**WORK INSTRUCTION**
From the line containing "hfov_deg: 22.0" down to the final entry below, restate each line word for word.

(Saved entries)
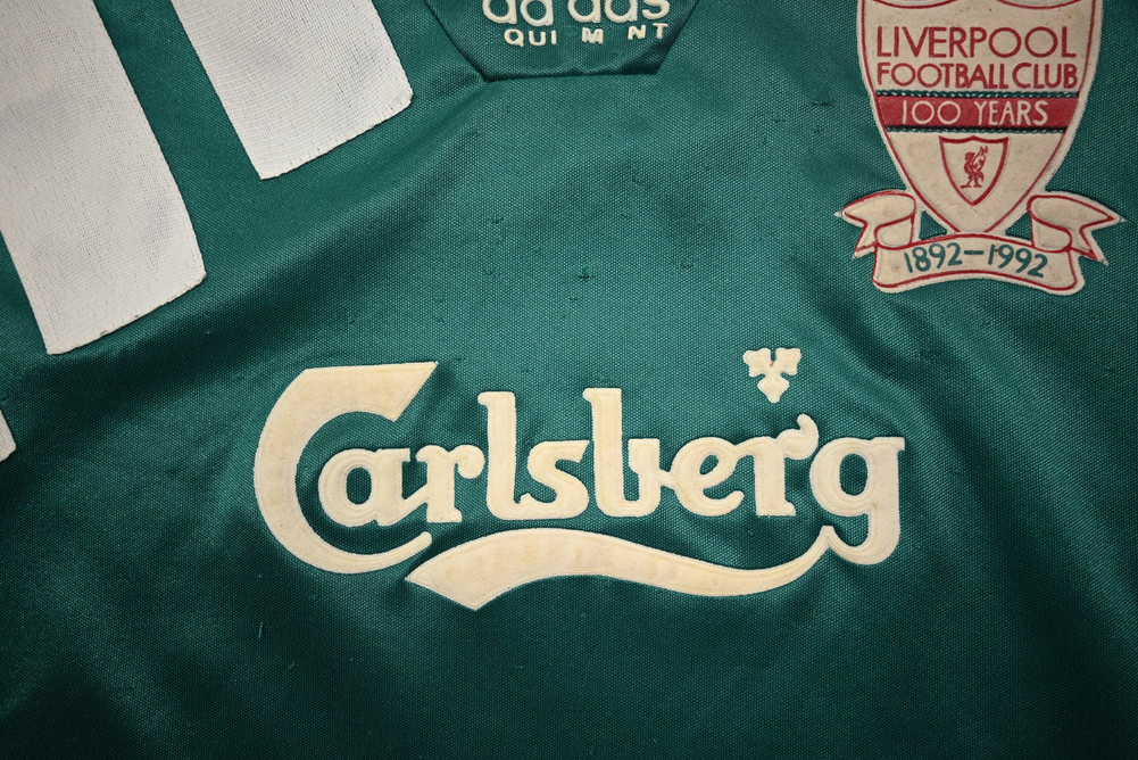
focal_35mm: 28
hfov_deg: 64.5
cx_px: 569
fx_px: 901
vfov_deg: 45.7
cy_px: 380
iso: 200
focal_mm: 28.5
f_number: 4.5
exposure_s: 1/125
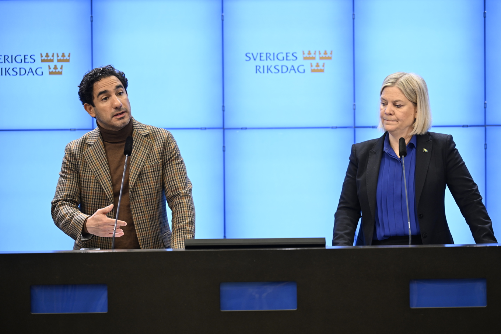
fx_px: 1878
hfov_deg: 15.2
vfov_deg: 10.2
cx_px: 250
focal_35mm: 135
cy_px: 167
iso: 1000
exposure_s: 1/200
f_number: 2.8
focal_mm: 135
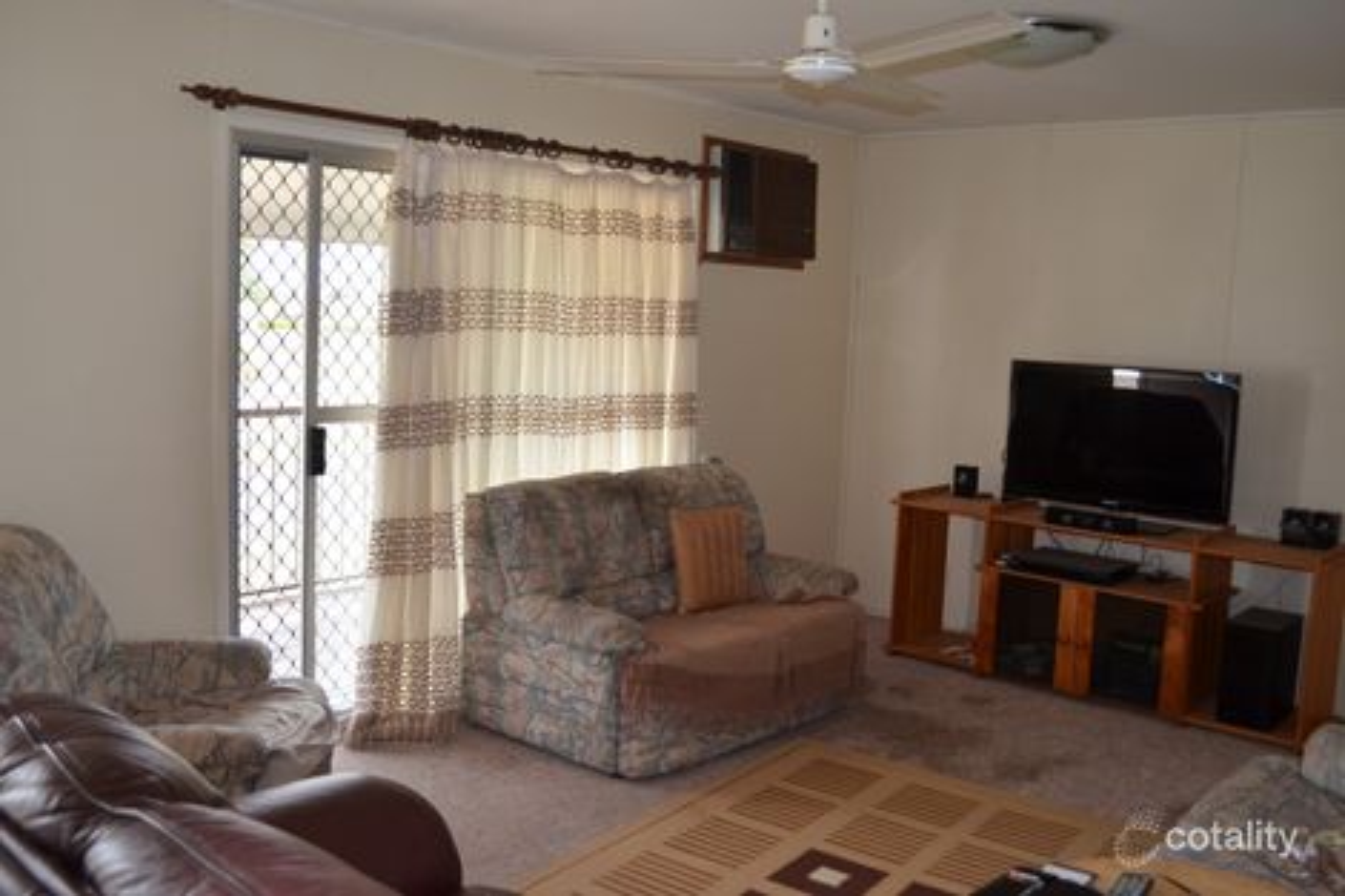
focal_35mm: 33
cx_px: 672
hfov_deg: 57.2
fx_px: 1232
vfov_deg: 39.9
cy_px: 448
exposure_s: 1/125
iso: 320
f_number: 3.8
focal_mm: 22
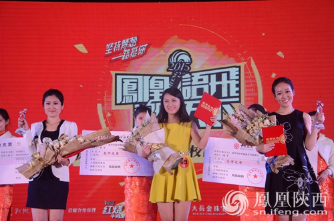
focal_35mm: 93
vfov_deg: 14.6
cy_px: 110
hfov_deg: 22.0
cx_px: 167
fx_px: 861
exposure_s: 1/350
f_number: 6.7
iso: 1600
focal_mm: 62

**OUTPUT FOR THIS EXERCISE**
hfov_deg: 22.0
cx_px: 167
fx_px: 861
exposure_s: 1/350
f_number: 6.7
iso: 1600
focal_mm: 62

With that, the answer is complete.